Mir war Saša Stanišić ("Herkunft") bisher nicht als Kinderbuchautor bekannt, umso mehr hat mich diese Neuerscheinung interessiert:
Mit einem vorlauten und gewitzten, dennoch eher einsamen jungen Mann begeben wir uns in das Abenteuer Ferienlager im Wald. Dort teilt sich der namenlose Erzähler eine Hütte mit seinem Klassenkameraden Jörg, der ebenso Einzelgänger ist und ständig von Marko und seinem Gefolge drangsaliert wird: Den Zwillingen Dreschke 1 und Dreschke 2, das klingt allein schon nach Kloppe auf dem Schulhof.

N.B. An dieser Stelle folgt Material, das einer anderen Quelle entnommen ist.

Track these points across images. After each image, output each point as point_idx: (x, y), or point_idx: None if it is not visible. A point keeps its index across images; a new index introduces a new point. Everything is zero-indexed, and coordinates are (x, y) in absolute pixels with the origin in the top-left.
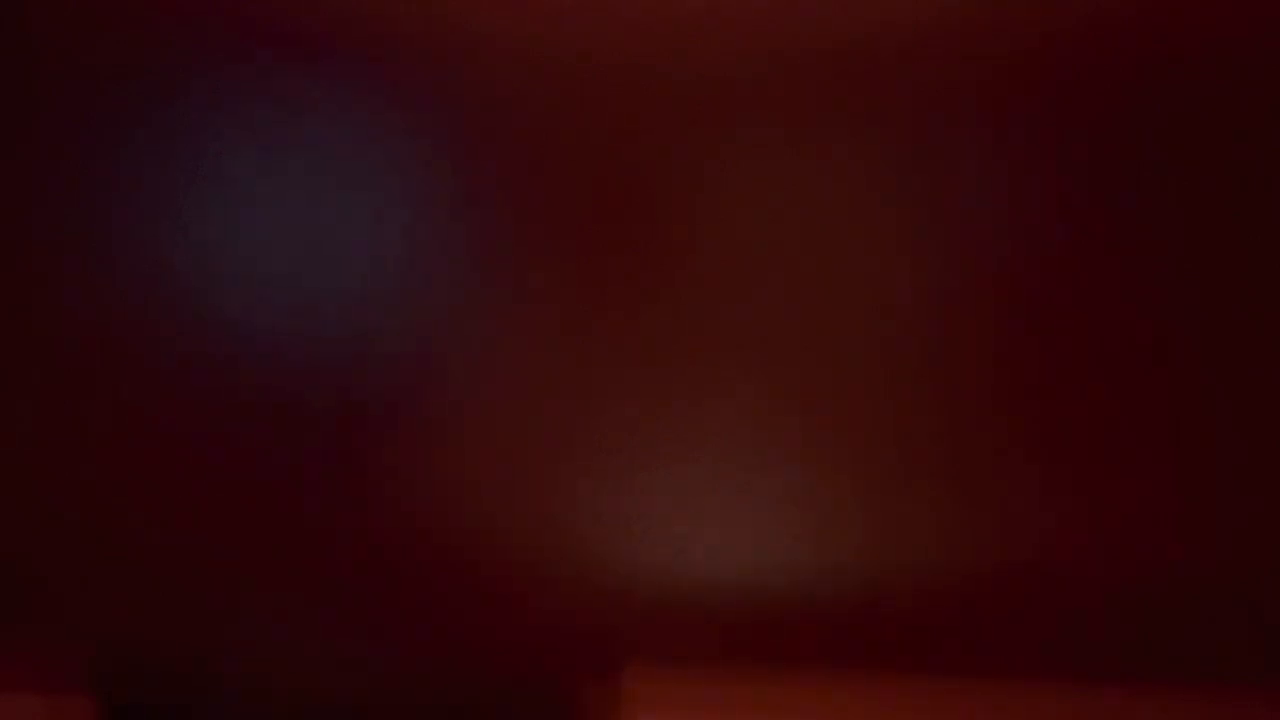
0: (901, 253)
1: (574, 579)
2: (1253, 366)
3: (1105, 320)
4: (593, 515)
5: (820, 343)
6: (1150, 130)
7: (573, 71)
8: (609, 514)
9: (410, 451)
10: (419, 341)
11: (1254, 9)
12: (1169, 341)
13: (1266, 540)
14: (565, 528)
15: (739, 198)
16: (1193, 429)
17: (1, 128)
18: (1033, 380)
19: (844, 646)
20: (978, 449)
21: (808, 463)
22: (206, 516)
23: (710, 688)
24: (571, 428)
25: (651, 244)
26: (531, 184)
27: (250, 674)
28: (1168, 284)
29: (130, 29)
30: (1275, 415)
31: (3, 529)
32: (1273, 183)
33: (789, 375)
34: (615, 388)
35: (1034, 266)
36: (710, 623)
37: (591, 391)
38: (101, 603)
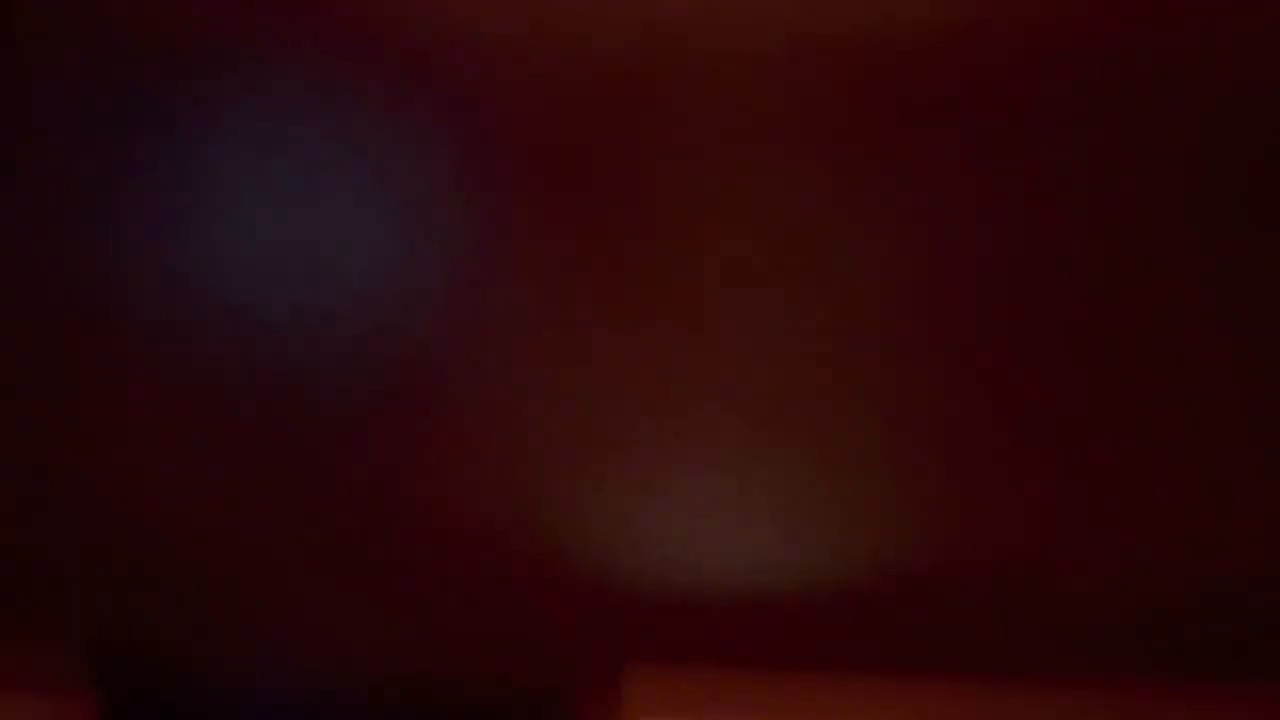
0: (893, 261)
1: (574, 579)
2: (1249, 371)
3: (1101, 321)
4: (593, 517)
5: (817, 348)
6: (1137, 137)
7: (575, 78)
8: (609, 515)
9: (410, 453)
10: (419, 342)
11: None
12: (1167, 345)
13: (1267, 540)
14: (565, 529)
15: (738, 203)
16: (1195, 430)
17: (2, 127)
18: (1029, 382)
19: (844, 647)
20: (975, 451)
21: (807, 464)
22: (205, 516)
23: (710, 688)
24: (571, 430)
25: (653, 248)
26: (537, 189)
27: (251, 673)
28: (1164, 287)
29: (132, 27)
30: (1273, 418)
31: (3, 527)
32: (1265, 189)
33: (788, 379)
34: (615, 390)
35: (1028, 273)
36: (710, 623)
37: (591, 394)
38: (101, 602)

In weiten Teilen als Innenschau des Ich-Erzählers geschildert, geht die Geschichte ihren typischen Ferienlager-Gang vom Pflanzenbestimmen, über den Kletterwald bis zur Nachtwanderung.

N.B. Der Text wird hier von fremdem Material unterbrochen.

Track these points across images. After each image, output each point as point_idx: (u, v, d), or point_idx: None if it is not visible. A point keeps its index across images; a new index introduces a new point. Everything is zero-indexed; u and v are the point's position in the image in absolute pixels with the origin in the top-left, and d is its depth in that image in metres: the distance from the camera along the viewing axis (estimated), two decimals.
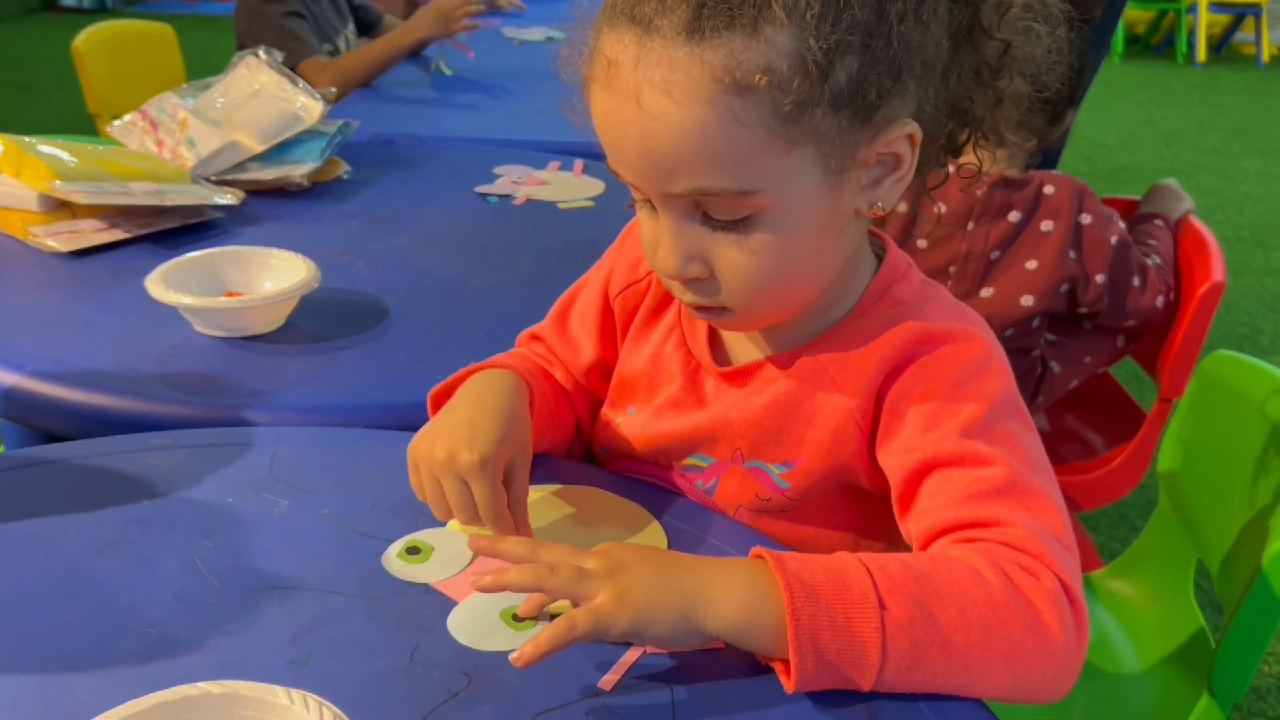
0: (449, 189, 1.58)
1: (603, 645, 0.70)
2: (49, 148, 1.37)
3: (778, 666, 0.66)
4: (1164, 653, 1.10)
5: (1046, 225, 1.41)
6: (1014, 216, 1.42)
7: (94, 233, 1.32)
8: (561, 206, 1.53)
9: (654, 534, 0.82)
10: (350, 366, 1.06)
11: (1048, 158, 1.64)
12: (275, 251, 1.18)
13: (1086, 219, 1.44)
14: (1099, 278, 1.43)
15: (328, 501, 0.84)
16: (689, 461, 0.85)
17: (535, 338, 0.95)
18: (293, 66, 2.11)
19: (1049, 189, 1.44)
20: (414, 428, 0.94)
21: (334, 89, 2.09)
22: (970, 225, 1.43)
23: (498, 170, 1.64)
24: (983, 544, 0.67)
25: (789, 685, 0.64)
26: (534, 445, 0.83)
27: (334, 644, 0.70)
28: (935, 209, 1.39)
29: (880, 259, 0.82)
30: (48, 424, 1.02)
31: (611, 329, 0.91)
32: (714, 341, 0.85)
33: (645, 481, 0.88)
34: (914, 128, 0.71)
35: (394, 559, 0.77)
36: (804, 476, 0.80)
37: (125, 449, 0.90)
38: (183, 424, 0.96)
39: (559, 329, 0.94)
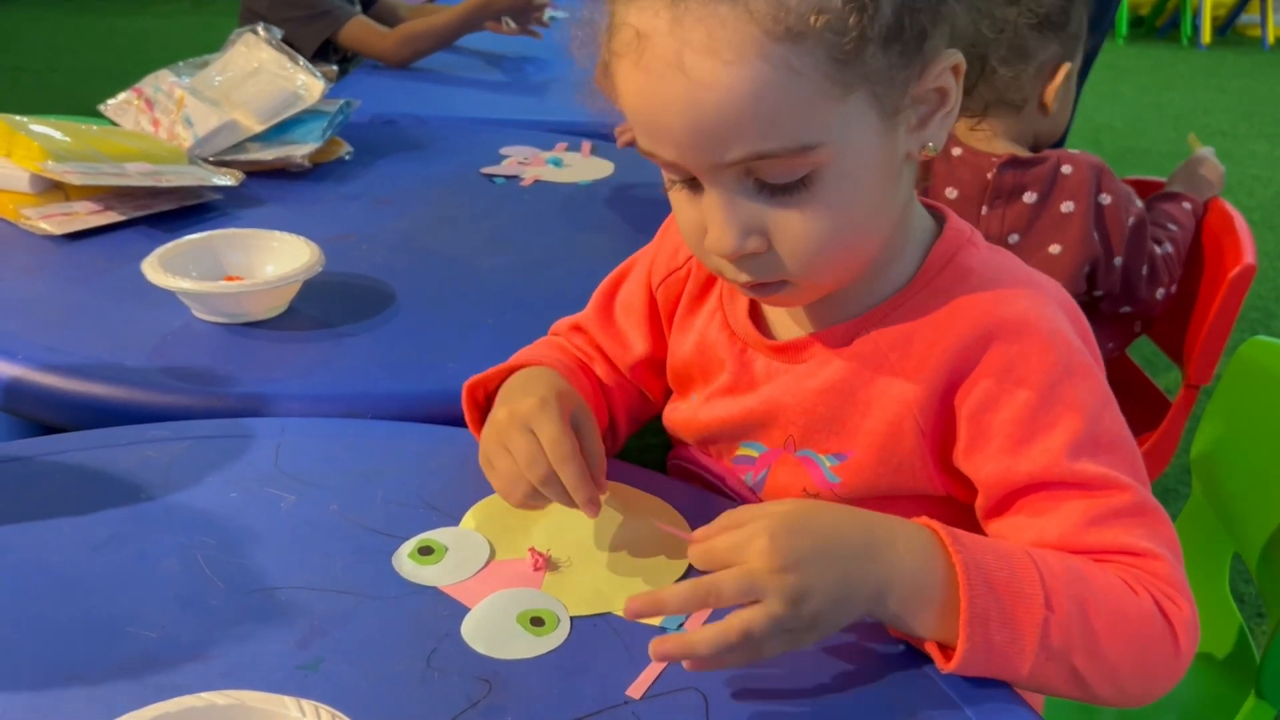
0: (454, 170, 1.53)
1: (628, 647, 0.66)
2: (41, 127, 1.32)
3: (930, 647, 0.64)
4: (1199, 650, 1.06)
5: (1067, 206, 1.37)
6: (1029, 197, 1.37)
7: (88, 215, 1.27)
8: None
9: (675, 523, 0.78)
10: (356, 353, 1.02)
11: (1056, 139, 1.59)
12: (277, 234, 1.13)
13: (1106, 199, 1.39)
14: (1117, 260, 1.39)
15: (336, 496, 0.80)
16: (741, 452, 0.81)
17: (578, 329, 0.91)
18: (337, 30, 2.06)
19: (1066, 168, 1.39)
20: (424, 418, 0.91)
21: (399, 54, 2.04)
22: (984, 209, 1.38)
23: (504, 151, 1.60)
24: (1126, 569, 0.66)
25: (947, 668, 0.63)
26: None
27: (345, 648, 0.66)
28: (946, 194, 1.34)
29: (939, 228, 0.76)
30: (41, 415, 0.98)
31: (658, 321, 0.87)
32: (755, 317, 0.80)
33: (696, 470, 0.85)
34: (958, 58, 0.67)
35: (405, 559, 0.73)
36: (855, 472, 0.75)
37: (122, 441, 0.86)
38: (182, 415, 0.92)
39: (604, 321, 0.89)
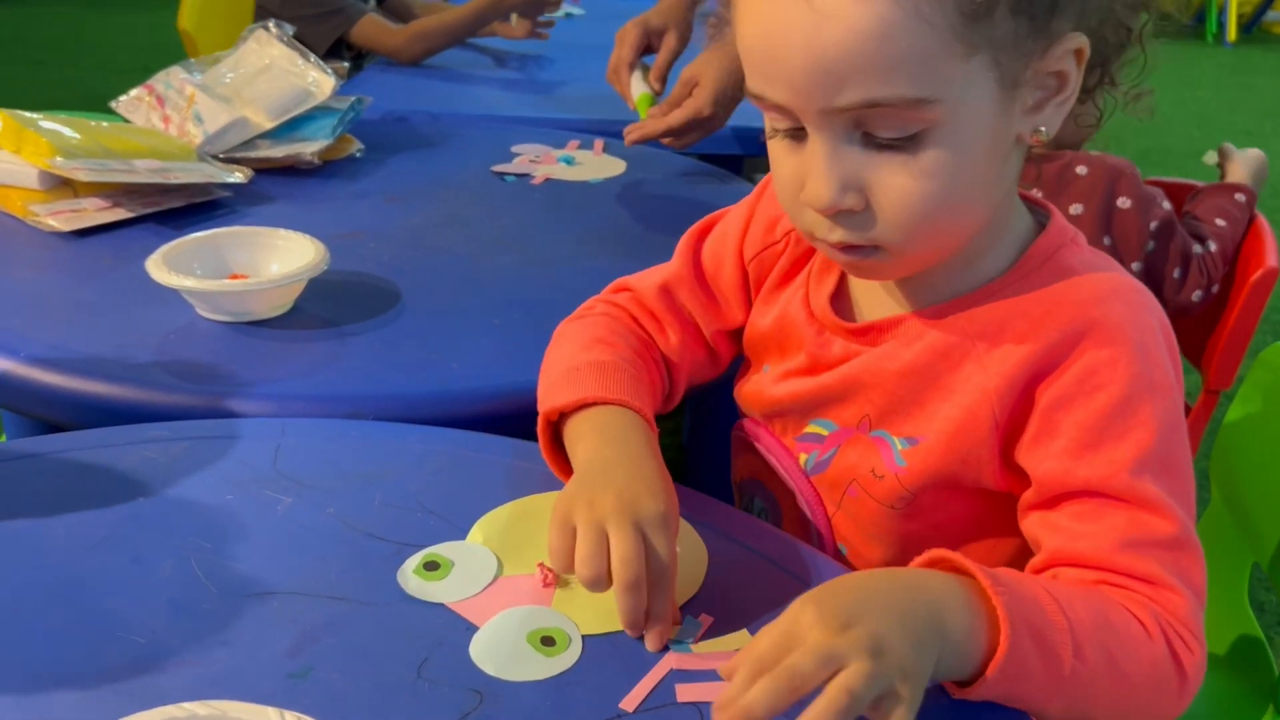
0: (465, 168, 1.52)
1: (625, 660, 0.65)
2: (51, 123, 1.31)
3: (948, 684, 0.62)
4: (1216, 661, 1.04)
5: (1075, 209, 1.34)
6: (1036, 194, 1.35)
7: (96, 212, 1.27)
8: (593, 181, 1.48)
9: (689, 538, 0.76)
10: (360, 353, 1.01)
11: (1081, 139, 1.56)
12: (282, 232, 1.12)
13: (1125, 203, 1.37)
14: (1134, 266, 1.36)
15: (334, 499, 0.79)
16: (809, 430, 0.80)
17: (666, 290, 0.88)
18: (349, 28, 2.06)
19: (1081, 169, 1.36)
20: (427, 419, 0.90)
21: (411, 51, 2.04)
22: None
23: (516, 149, 1.59)
24: (1144, 600, 0.64)
25: (961, 695, 0.61)
26: None
27: (336, 655, 0.65)
28: None
29: (1041, 226, 0.75)
30: (43, 413, 0.97)
31: (747, 291, 0.87)
32: (839, 298, 0.79)
33: (755, 446, 0.83)
34: (1082, 41, 0.65)
35: (410, 575, 0.71)
36: (923, 458, 0.73)
37: (121, 441, 0.85)
38: (183, 414, 0.91)
39: (699, 285, 0.88)
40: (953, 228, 0.69)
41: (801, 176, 0.67)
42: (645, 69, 1.53)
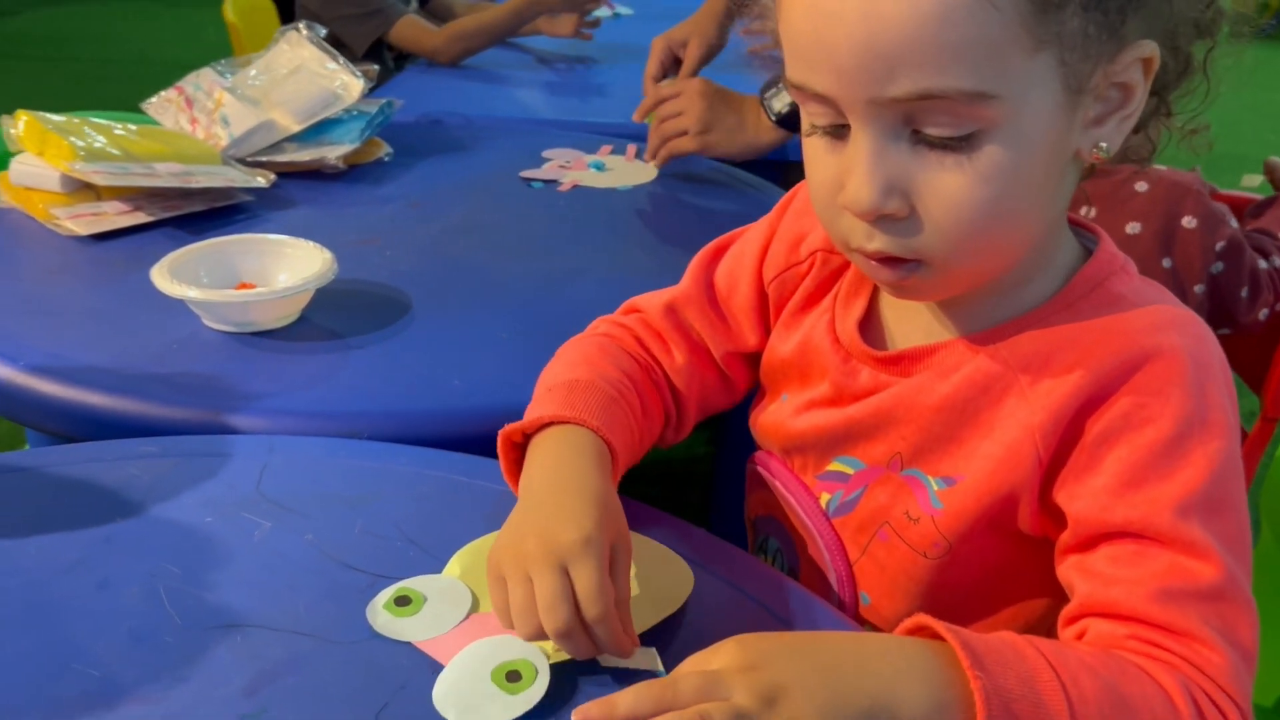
0: (492, 173, 1.49)
1: (593, 693, 0.61)
2: (73, 125, 1.31)
3: None
4: (1264, 715, 0.97)
5: (1133, 228, 1.27)
6: (1087, 213, 1.28)
7: (116, 215, 1.26)
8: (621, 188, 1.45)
9: (679, 575, 0.72)
10: (361, 368, 0.98)
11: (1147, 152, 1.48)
12: (291, 240, 1.10)
13: (1190, 222, 1.29)
14: (1197, 288, 1.29)
15: (314, 525, 0.76)
16: (832, 468, 0.75)
17: (672, 309, 0.84)
18: (388, 29, 2.05)
19: (1140, 185, 1.29)
20: (419, 438, 0.87)
21: (449, 51, 2.03)
22: None
23: (546, 154, 1.55)
24: (1175, 662, 0.58)
25: None
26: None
27: (293, 695, 0.62)
28: None
29: (1088, 251, 0.70)
30: (39, 423, 0.96)
31: (765, 314, 0.82)
32: (868, 326, 0.74)
33: (772, 482, 0.79)
34: (1152, 49, 0.60)
35: (380, 610, 0.68)
36: (962, 500, 0.68)
37: (109, 456, 0.83)
38: (177, 428, 0.89)
39: (706, 302, 0.84)
40: (1003, 244, 0.64)
41: (840, 177, 0.62)
42: (673, 82, 1.51)
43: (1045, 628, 0.70)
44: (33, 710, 0.60)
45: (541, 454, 0.71)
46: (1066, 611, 0.64)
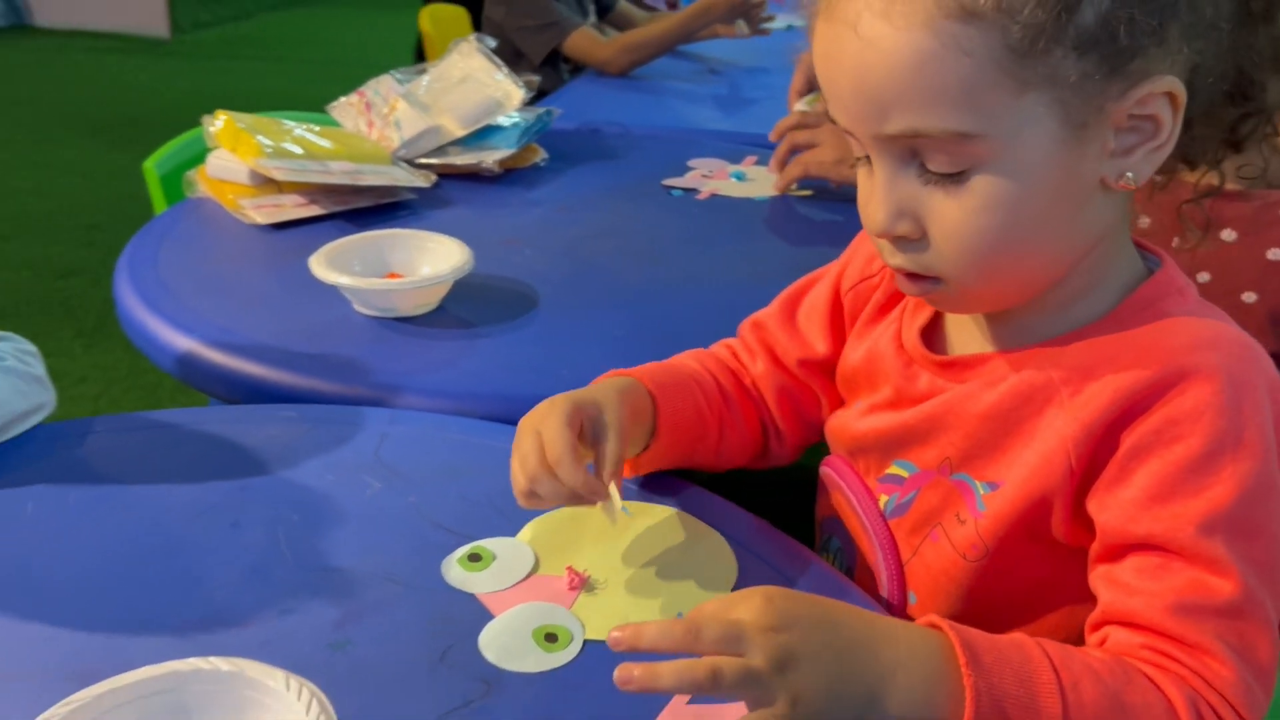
0: (637, 180, 1.57)
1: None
2: (262, 124, 1.46)
3: None
4: None
5: (1274, 254, 1.24)
6: (1227, 235, 1.25)
7: (294, 207, 1.40)
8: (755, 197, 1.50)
9: (725, 561, 0.78)
10: (486, 354, 1.08)
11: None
12: (437, 236, 1.21)
13: None
14: None
15: (417, 489, 0.85)
16: (890, 470, 0.80)
17: (758, 325, 0.93)
18: (562, 40, 2.18)
19: None
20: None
21: (618, 62, 2.15)
22: (1175, 240, 1.28)
23: (692, 163, 1.62)
24: (1184, 674, 0.61)
25: None
26: (668, 451, 0.84)
27: (374, 633, 0.71)
28: (1140, 222, 1.25)
29: (1151, 272, 0.73)
30: (207, 388, 1.09)
31: (840, 324, 0.88)
32: (932, 333, 0.79)
33: (839, 483, 0.84)
34: (1174, 84, 0.63)
35: (454, 564, 0.77)
36: (1001, 504, 0.71)
37: (256, 418, 0.95)
38: (317, 398, 1.00)
39: (785, 318, 0.91)
40: (1017, 267, 0.68)
41: (869, 198, 0.69)
42: (818, 96, 1.55)
43: None
44: (163, 626, 0.71)
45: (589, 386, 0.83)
46: (1091, 618, 0.67)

Die Gruppe der Kinder, die in der Handlung auftreten, bleibt übersichtlich, fast ebensoviele Betreuer, inklusive Koch, werden zum Leben erweckt. Das gelingt dem Autor sehr gut. Man kann die verschiedenen Charaktere direkt vor sich sehen und das sind schon ganz besondere Typen.
Beeindruckend ist aber der Ich-Erzähler, der uns einen schonungslosen Blick in seine Gefühlswelt gestattet, die durch die erzwungene Gemeinschaft kräftig auf- und durchgerüttelt wird. Nach und nach wird er mutiger und ergreift erst still im Innern und dann auch laut für Jörg Partei.
Es hat Spaß gemacht das Buch (vor)zu lesen. Die Sprache ist peppig, ironisch und witzig. Kurze Sätze und treffende Gedanken, oft auch philosophisch angehaucht, die einen zum Nachdenken bringen. Die knappen Aussagen machen die Geschichte schnell und frech.
Auch mein Sohn (10) hat dem Buch gerne zugehört und beide fanden wir die Bilder, ganz in schwarz und gelb gehalten, sehr passen. Das ist optisch wirklich gelungen. Ich glaube, mit dem Wolf und dem Hirschen hatte mein Sohn ein bisschen zu kämpfen, weil sie nicht real waren, sondern nur in der Vorstellung des Ich-Erzählers existieren und für seine Gefühlswelt stehen.
Ein wirklich schönes Jugendbuch mit einem alten Thema, das aber deswegen nicht weniger aktuell ist und hier sehr schön modern daherkommt.